Entering The Changing Room
Barone showed me the Queen Bee and had me rest my hand on the massager side of the wand while it oscillated intensely to mentally prepare me for it. I was offered a black satin robe that was meant to provide a similar relaxation experience to that of a spa before being led to The Changing Room.
When I'd heard about this part of the experience, I didn’t realize how literal it was. It was like a typical clothing store dressing room, if not maybe smaller. Lit from a lamp on the floor, the space had hooks on the walls, a full-length mirror, ottoman, and a faux fur rug. It looked whimsical enough to do the job.
“The music is super loud, we’re not listening and we can’t hear anything so take all the time you need,” one of the event guides told me.
I knew this was going to be difficult considering I don’t typically use toys. I felt as if I was on the clock and I was putting pressure on myself to efficiently satisfy my craving. I laid nude on my jacket on top of the ottoman, wand in hand, and on my clit. As everyone warned, it was incredibly intense, which left me numb for a bit to my dismay. I thought it was over, that sensation was gone for sure. I was wrong. After various attempts of playing with the settings and placement on my clit, I finally figured it out.
I let the oscillating plate do the work while I laid back for the rest of the ride. Thankfully, just as I couldn’t bring the intensity up any higher, my back arched, my mouth let out a series of relieved and uncontrollable moans, and my body finally released a long-awaited orgasm.

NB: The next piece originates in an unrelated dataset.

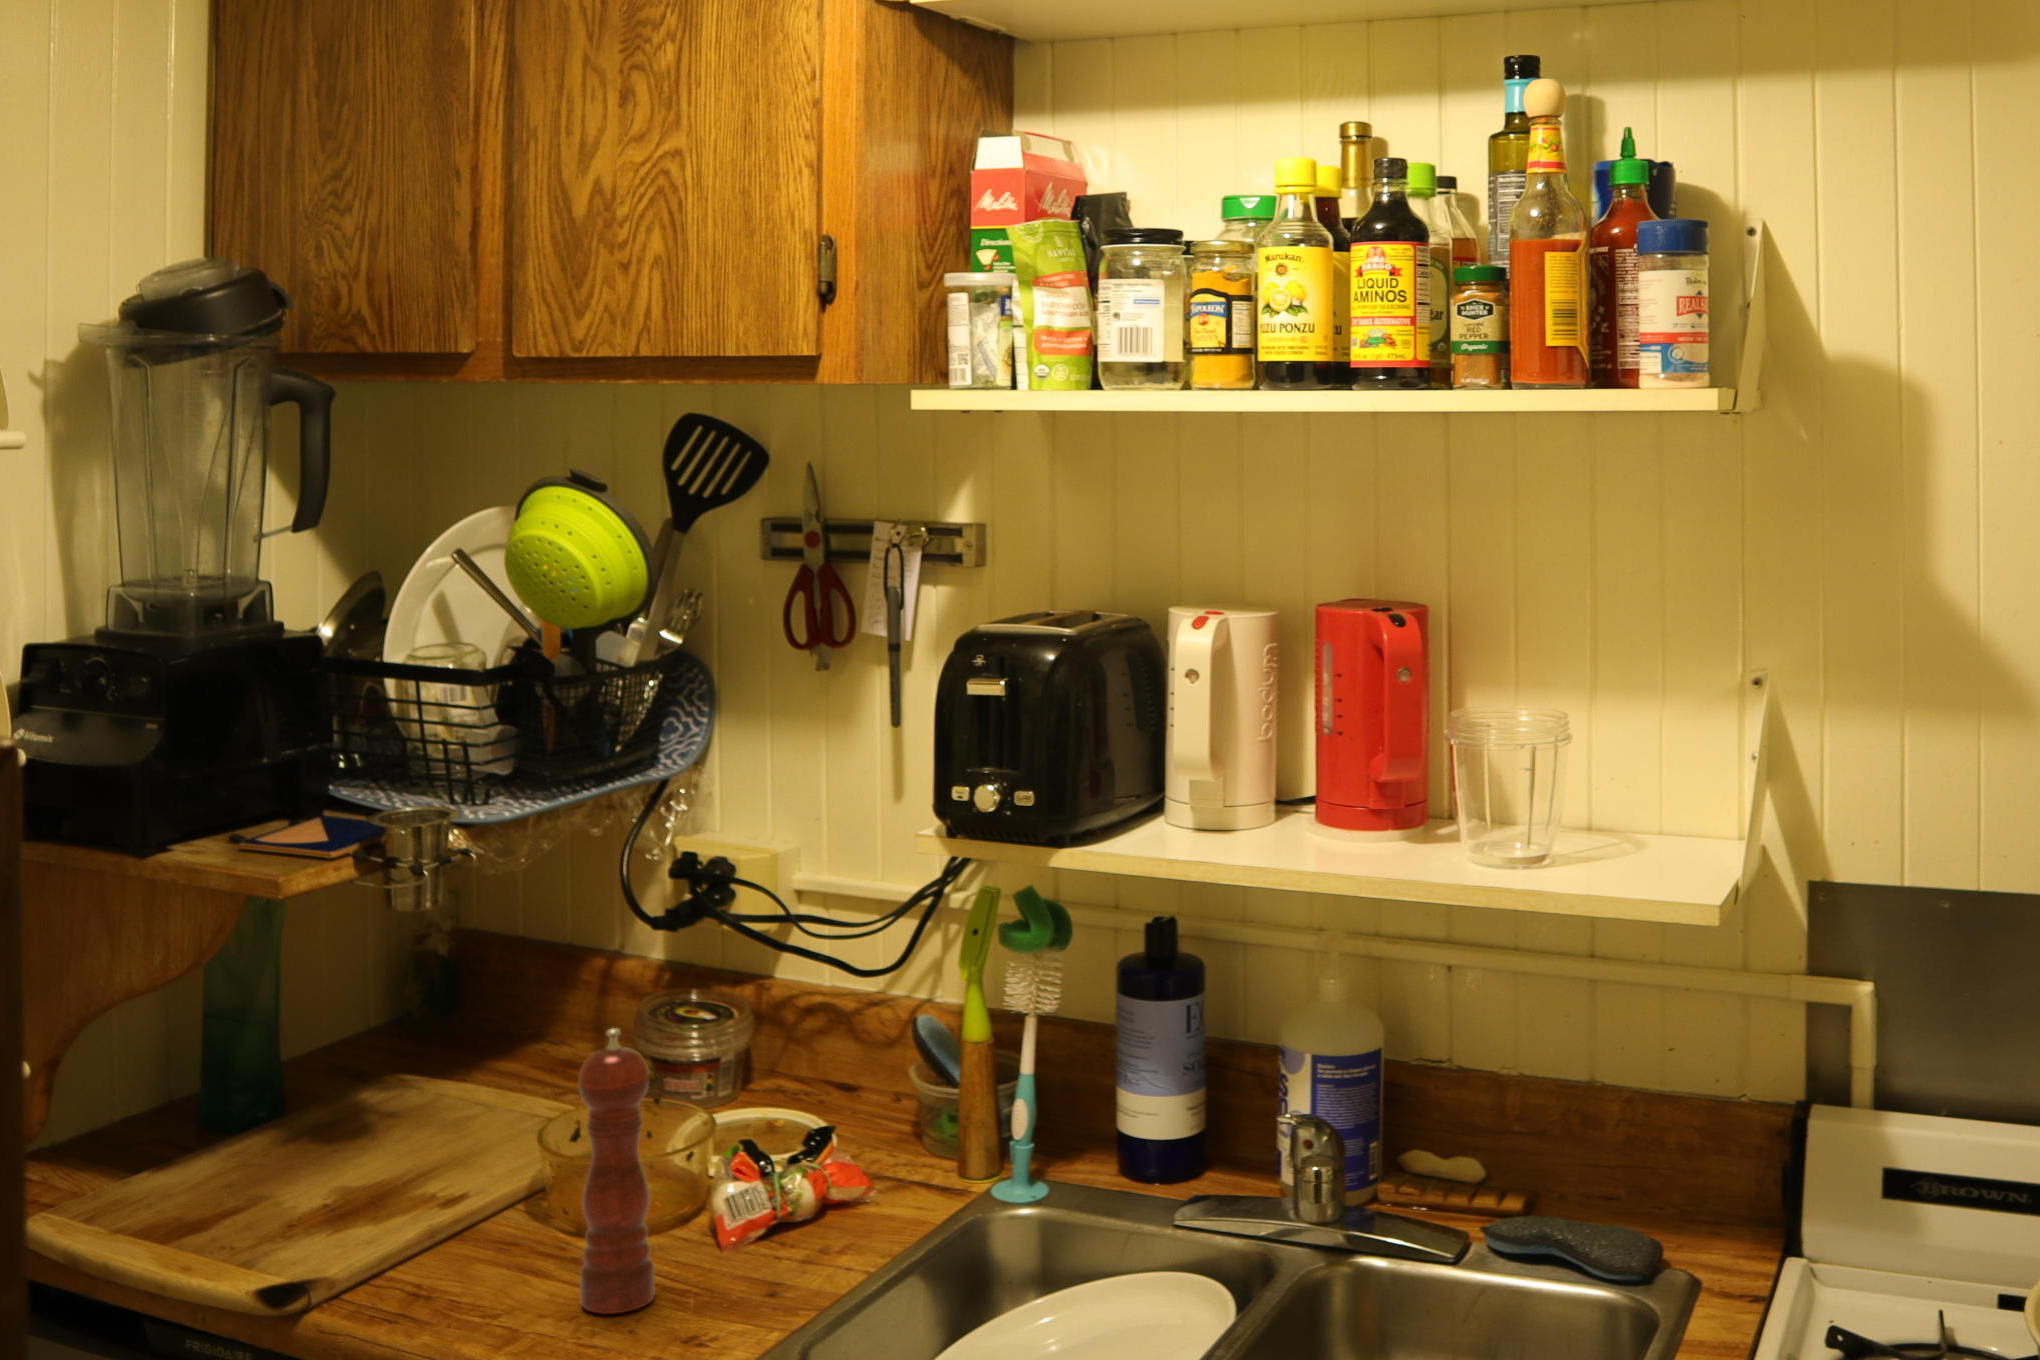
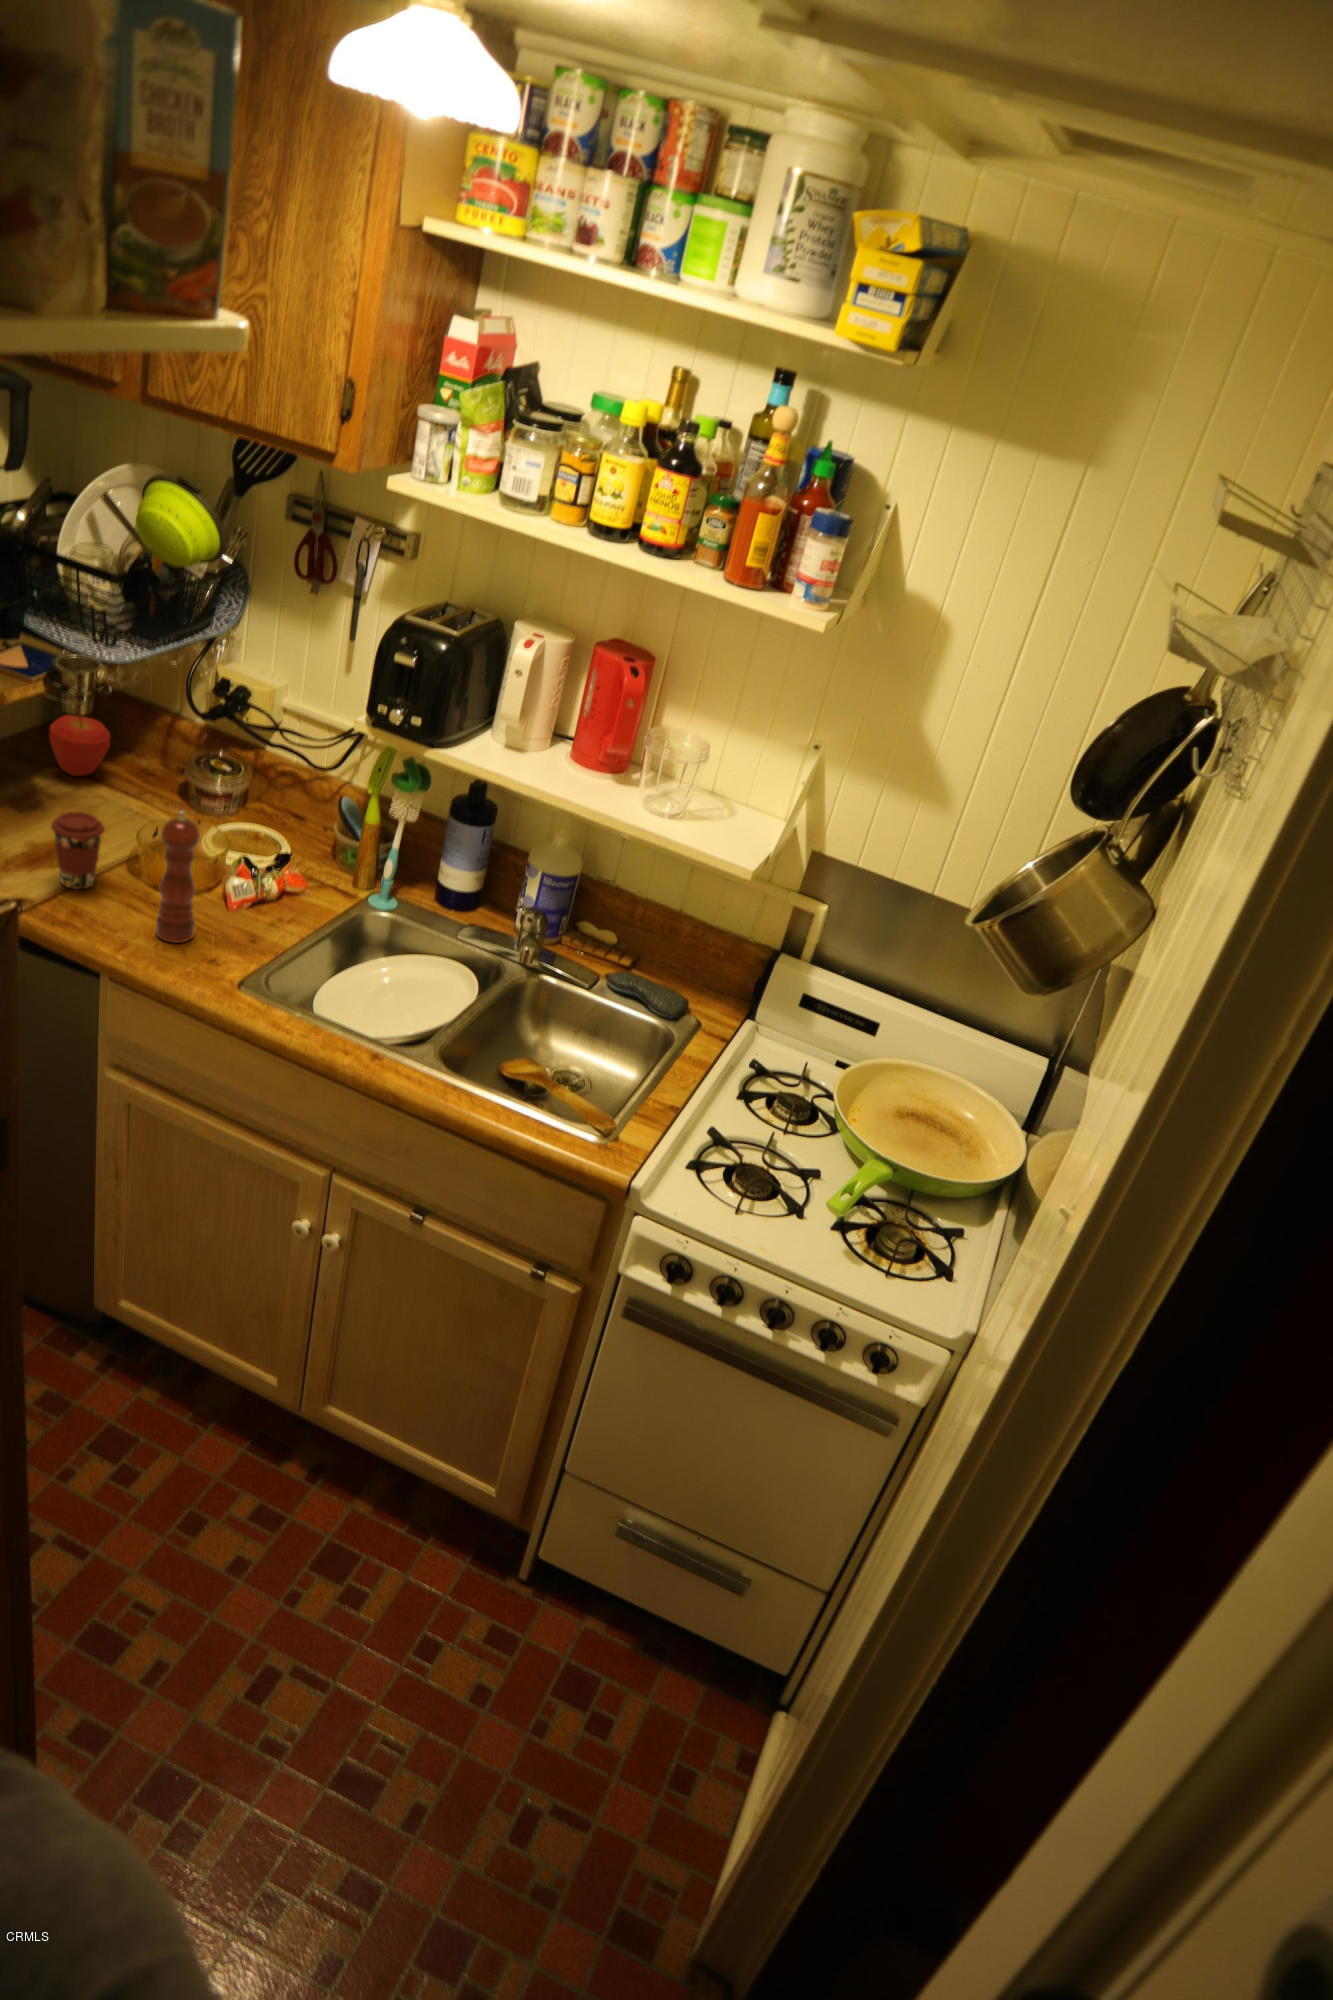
apple: none [383,983,491,1099] -> present [49,715,110,776]
coffee cup: none [380,1105,478,1261] -> present [51,812,104,889]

"During this was my time to myself, I was more concerned about figuring out the proper settings than if anyone else could hear me."
Despite the fact that through the two closet doors lay the rest of the world and that the Queen Bee can get rather loud on it’s most intense setting, I couldn’t have cared less about being heard. During this was my time to myself, I was more concerned about figuring out the proper settings than if anyone else could hear me.
I took my time changing back into my clothes, hyperaware of the fact that my body was still sensitive. I thanked the team for providing such an ethereal experience and walked out. My mind and body felt like a weight of that magnitude had been lifted. I let out a sigh of relief knowing I’d made the right choice in taking a risk to tap back into my sexual being, and I wouldn’t hesitate for a second to do it all again.